Féministe et universaliste avant l’heure, l’œuvre de Juliette Roche, épouse d’Albert Gleizes est injustement méconnue. Avec cette magnifique rétrospective, le musée Estrine de Saint Rémy de Provence lui rend enfin l’hommage qu’elle mérite.
Un proverbe dit « derrière chaque grand homme se cache une femme ». Anonymat souhaité ou subi, c’est particulièrement vrai en art où de nombreuses femmes artistes ont mis leur carrière en retrait pour ne pas faire de l’ombre à leur conjoint ou mentor.
On pense bien sûr aux plus connues comme Camille Claudel ou Frida Khalo mais il existe bien d’autres exemples. Le cas de Juliette Roche, fille de Jules Roche (homme politique, avocat et journaliste français) est encore différent puisque celle-ci connut une petite notoriété de son vivant avant de sombrer dans l’oubli. On redécouvre très tardivement les peintures exhumées des collections de son époux par un passionné particulièrement curieux, Christian Briend, conservateur général du Centre Pompidou et administrateur de la Fondation Albert Gleizes.
On comprend aisément que vivre aux côtés de cet immense artiste de l’ère moderne qui a écrit avec Jean Metzinger le premier traité majeur sur le cubisme n’a pas dû faciliter l’affirmation de soi.
« Elle a réussi néanmoins à s’imposer comme artiste et femme de lettres, en se jouant des normes et des conventions afin de vivre pleinement son art et ses engagements politiques et sociaux, parfois même aux dépens de sa propre reconnaissance » déclare Fériel Dridi qui a fait une thèse sur le sujet.
« Cette quête de soi se reflète dans sa pratique de l’autoportrait (…) une réflexion intime et personnelle sur l’évolution de son statut en tant que femme artiste, affiliée à la grande bourgeoisie parisienne. » poursuit-elle.
Connue de son époque, la femme et l’artiste sont retombées dans un certain anonymat. D’autant qu’à la mort d’Albert Gleizes, en 1953, elle s’arrête de peindre et décide de se consacrer à la diffusion de l’héritage artistique de son défunt mari.
Pourtant celle qui signait JR bien avant un artiste contemporain a produit toute sa vie des toiles remarquables inspirées de sa vie à Paris, New-York et dans le Sud de la France que l’on découvre avec bonheur au Musée Estrine de Saint Rémy de Provence. Une rétrospective lui est enfin entièrement consacrée, après seulement deux expositions personnelles qui ont encadré sa carrière : la première en 1914 galerie Bernheim-Jeune, la seconde en 1963 dans la galerie Miroir de Montpellier.
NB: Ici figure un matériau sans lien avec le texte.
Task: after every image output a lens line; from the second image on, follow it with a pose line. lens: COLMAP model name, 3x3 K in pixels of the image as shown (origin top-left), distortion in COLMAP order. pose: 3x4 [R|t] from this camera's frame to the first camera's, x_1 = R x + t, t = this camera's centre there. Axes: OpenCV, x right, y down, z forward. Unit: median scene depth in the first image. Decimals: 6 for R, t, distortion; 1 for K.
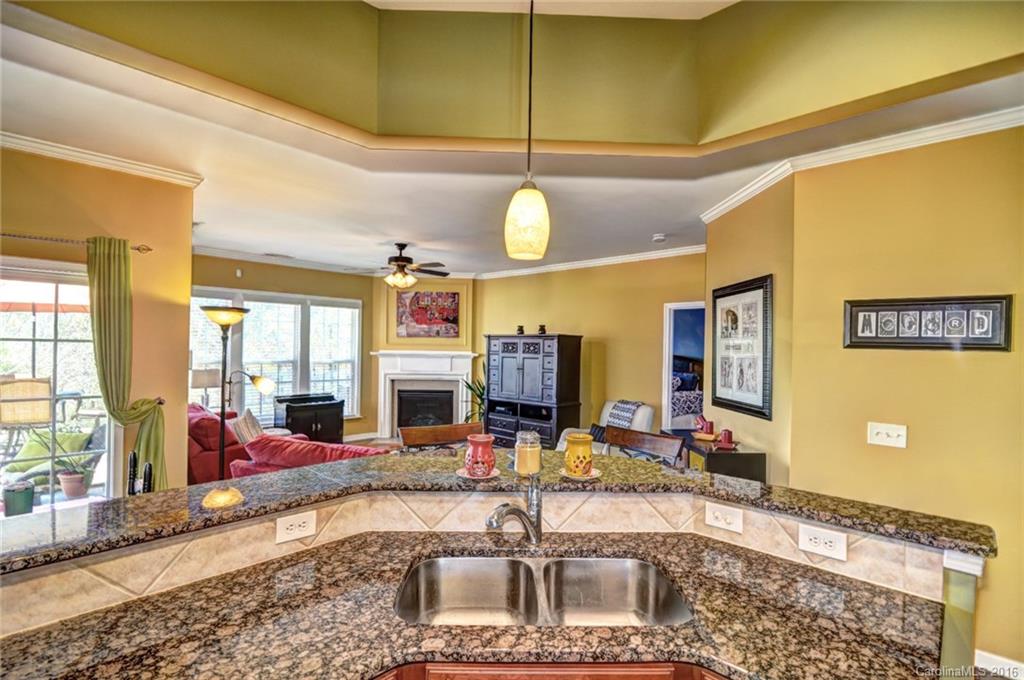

Juliette Roche mène très tôt une double carrière littéraire – elle publie anonymement des poèmes – et artistique et se liant très tôt avec les Nabis, des peintres qui influenceront beaucoup sa façon de peintre.
Sa carrière sera ensuite traversée par les grands courants artistiques (cubisme, dadaïsme, symbolisme) avec plus ou moins de bonheur.
Outre ses nombreux autoportraits en garçonne émancipée, ses sujets de prédilection sont des scènes de vie de la bourgeoisie : patins à roulettes, piscine et combat de boxe à Paris ; Music-hall, jazz et lumières sur la ville à New-York où elle et son mari retrouvent pendant et après la seconde guerre mondiale leurs amis artistes Duchamp, Picabia, Joseph Stella, Man Ray. ; Des natures mortes à Barcelone ou bien encore des placettes, terrasses et jardins à Saint Rémy de Provence.
L’œuvre baptisée par la suite American Picnic (en couverture de l’article) impressionnante par ses dimensions (2.17 m x 3.4 m) semble résumer ses principales aspirations et style (le fameux contour noir qui sera sa signature picturale). Peinte vers 1918 pendant son séjour américain de l’artiste, on y perçoit l’influence d’un Matisse (La Danse) comme d’un Gauguin dans l’usage d’aplats de couleurs pastel. Les races et les cultures africaines, indiennes et européennes semblent se mélanger sous le regard de l’artiste et d’une amie dans un décor d’une Eden idéalisé.
Cette exposition sur Juliette Roche qui révèlera à beaucoup (dont nous-mêmes) l’importance de son œuvre permet de revaloriser à sa façon l’impact des femmes dans l’art et les avant-gardes du XXe siècle.